The changing seasons can be devastating for migraine sufferers. While most of us love the warmer temperatures and sunshine, someone who is prone to migraines wants to bury their head in the sand for several months. What causes these triggers? Understanding seasonal migraines: summer edition.

Woman sitting outside holding her head in pain

General Triggers Of Migraines And Symptoms

There are a number of general situations of environmental factors that can bring on a migraine.

You can experience a migraine from any or all the following:

  • Stress
  • Skipping meals
  • Too much or too little sleep
  • Hormonal changes
  • The weather

A migraine is a type of headache which usually occurs in stages, and it can last for a couple of days. A severe episode can affect a person’s daily life including their work and ability to study and concentrate.

You can have throbbing and pulsating pain accompanied by nausea, neck pain, vomiting, dizziness, and nasal congestion. Lying still in a dark room is one remedy.

How The Weather Affects Migraines

When the seasons change, there are automatically changes in the atmosphere. During the change from spring to summer, we experience changes in the barometric pressure or atmospheric pressure. Our sinuses are normally equal to the pressure, but when there is a noticeable change, it creates a trigger. As a summer storm approaches, and the pressure drops, many individuals susceptible to migraines can expect a migraine to begin. Unfortunately when the pressure increases or decreases, it can trigger migraines.

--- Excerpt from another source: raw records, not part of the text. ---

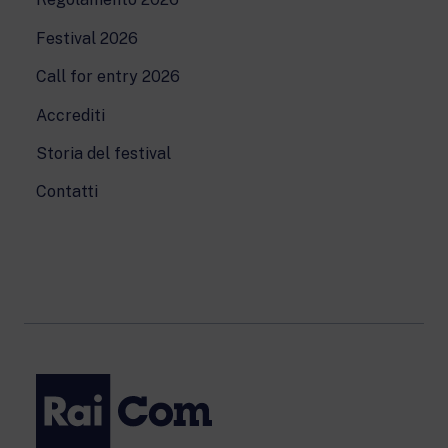
Festival 2026
Call for entry 2026
Accrediti
Storia del festival
Contatti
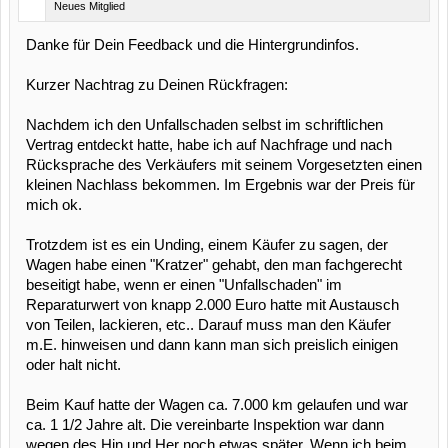
Neues Mitglied
Danke für Dein Feedback und die Hintergrundinfos.
Kurzer Nachtrag zu Deinen Rückfragen:
Nachdem ich den Unfallschaden selbst im schriftlichen
Vertrag entdeckt hatte, habe ich auf Nachfrage und nach
Rücksprache des Verkäufers mit seinem Vorgesetzten einen
kleinen Nachlass bekommen. Im Ergebnis war der Preis für
mich ok.
Trotzdem ist es ein Unding, einem Käufer zu sagen, der
Wagen habe einen "Kratzer" gehabt, den man fachgerecht
beseitigt habe, wenn er einen "Unfallschaden" im
Reparaturwert von knapp 2.000 Euro hatte mit Austausch
von Teilen, lackieren, etc.. Darauf muss man den Käufer
m.E. hinweisen und dann kann man sich preislich einigen
oder halt nicht.
Beim Kauf hatte der Wagen ca. 7.000 km gelaufen und war
ca. 1 1/2 Jahre alt. Die vereinbarte Inspektion war dann
wegen des Hin und Her noch etwas später. Wenn ich beim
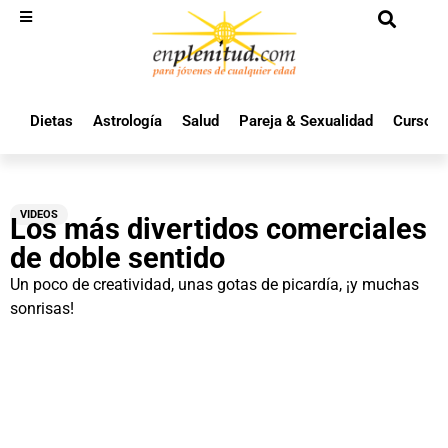
Dietas
Astrología
Salud
Pareja & Sexualidad
Cursos 
VIDEOS
Los más divertidos comerciales
de doble sentido
Un poco de creatividad, unas gotas de picardía, ¡y muchas
sonrisas!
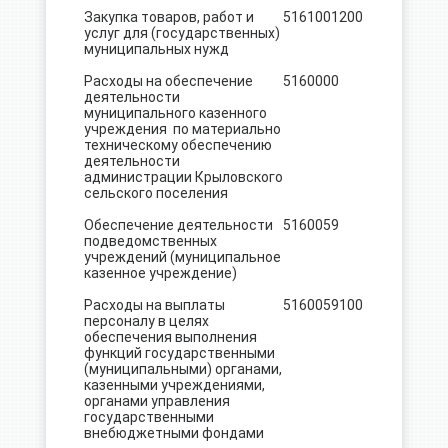
Закупка товаров, работ и
5161001
200
132.0
услуг для (государственных)
муниципальных нужд
Расходы на обеспечение
5160000
1300.9
деятельности
муниципального казенного
учреждения по материально
техническому обеспечению
деятельности
администрации Крыловского
сельского поселения
Обеспечение деятельности
5160059
1300.9
подведомственных
учреждений (муниципальное
казенное учреждение)
Расходы на выплаты
5160059
100
1144.3
персоналу в целях
обеспечения выполнения
функций государственными
(муниципальными) органами,
казенными учреждениями,
органами управления
государственными
внебюджетными фондами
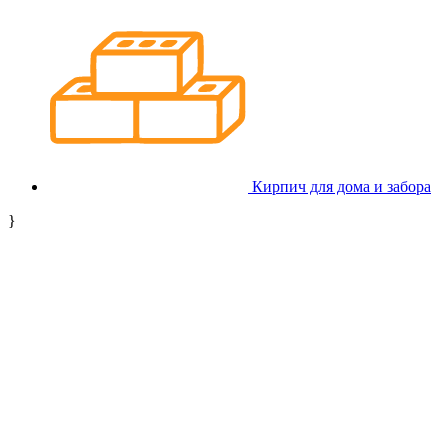
Кирпич для дома и забора
}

The change in temperature is also a trigger. Warmer, more humid air can cause an episode. If the humidity is lower we lose sodium and water due to sweating. It is critical to stay hydrated.

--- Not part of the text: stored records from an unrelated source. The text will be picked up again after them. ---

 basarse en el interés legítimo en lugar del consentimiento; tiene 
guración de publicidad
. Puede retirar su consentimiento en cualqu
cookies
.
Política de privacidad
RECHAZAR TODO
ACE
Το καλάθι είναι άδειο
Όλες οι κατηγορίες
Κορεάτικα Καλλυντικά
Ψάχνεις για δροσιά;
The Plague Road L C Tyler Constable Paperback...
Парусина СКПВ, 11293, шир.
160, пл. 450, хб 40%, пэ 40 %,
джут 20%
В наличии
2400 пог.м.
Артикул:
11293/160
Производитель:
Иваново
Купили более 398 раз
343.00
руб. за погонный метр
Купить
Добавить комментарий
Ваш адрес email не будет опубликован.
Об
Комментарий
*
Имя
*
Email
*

In addition, exercising strenuously during the hot summer months can bring on a migraine.

Let’s not forget that summer brings us lots of sunshine. Migraine sufferers have reduced melatonin in summer which usually helps us sleep. When this occurs and we sleep less, that loss of sleep is another trigger as mentioned above.

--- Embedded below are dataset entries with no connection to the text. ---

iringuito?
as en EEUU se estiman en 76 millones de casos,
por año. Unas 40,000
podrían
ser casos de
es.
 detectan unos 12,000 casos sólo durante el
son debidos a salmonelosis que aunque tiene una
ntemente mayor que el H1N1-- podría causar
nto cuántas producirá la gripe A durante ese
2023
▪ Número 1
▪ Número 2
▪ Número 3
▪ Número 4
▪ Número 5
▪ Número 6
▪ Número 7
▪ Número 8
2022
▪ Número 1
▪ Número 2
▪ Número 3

This increased daylight can make migraines more severe.

Be Forewarned

If you or someone you know suffers from migraines, there are some ways to mitigate their incidence and severity.

  • Pay attention to the weather forecast. Know about upcoming storms, high humidity, or changes in the barometric pressure.
  • Invest in a pair of quality sunglasses to forestall flickering light of all kinds. Look for FL-41 contoured sunglasses as your best protection. This can be a game changer.
  • If you are going to exercise in the summer heat, either do it indoors or early morning/late evening outdoors. An air-conditioned mall is a good place to walk in the early morning hours.
  • Try a melatonin supplement to help you sleep better in summer. Increase B2, omega 3 fatty acids, and magnesium. Drink ginger ale.

Knowing what to expect and when to expect it can reduce migraine episodes in summer.